Cette explosion s'est produite près du commissariat où sont gardés à vue plusieurs parlementaires appartenant au HDP, le principal parti pro-kurde du pays. Ils ont été  interpellés durant la nuit dans le cadre d'une enquête "antiterroriste" en lien avec les rebelles du PKK.

Habitants en colère

L’explosion, survenue dans le district de Baglar, a été entendue par un journaliste de l'AFP se trouvant à environ 5 km du bâtiment de la police. Une épaisse colonne de fumée blanche s'élevait du lieu de la déflagration, selon ce journaliste qui indiqué que des policiers ont tiré des coups de feu en l'air pour disperser des habitants en colère qui criaient des slogans anti-gouvernmentaux.

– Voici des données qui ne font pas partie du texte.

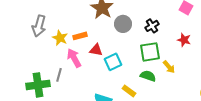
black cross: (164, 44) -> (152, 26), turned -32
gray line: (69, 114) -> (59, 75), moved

Le PKK, un groupe classé "terroriste" par Ankara et ses alliés occidentaux, a revendiqué ces derniers mois plusieurs attaques à la bombe contre des cibles de la police à travers la Turquie.

Le sud-est du pays est ensanglanté par des combats quotidiens entre le PKK et les forces de sécurité depuis la rupture, à l'été 2015, d'un fragile cessez-le-feu, qui a sonné le glas du processus de paix pour mettre un terme au conflit qui a fait plus de 40 000 morts depuis 1984.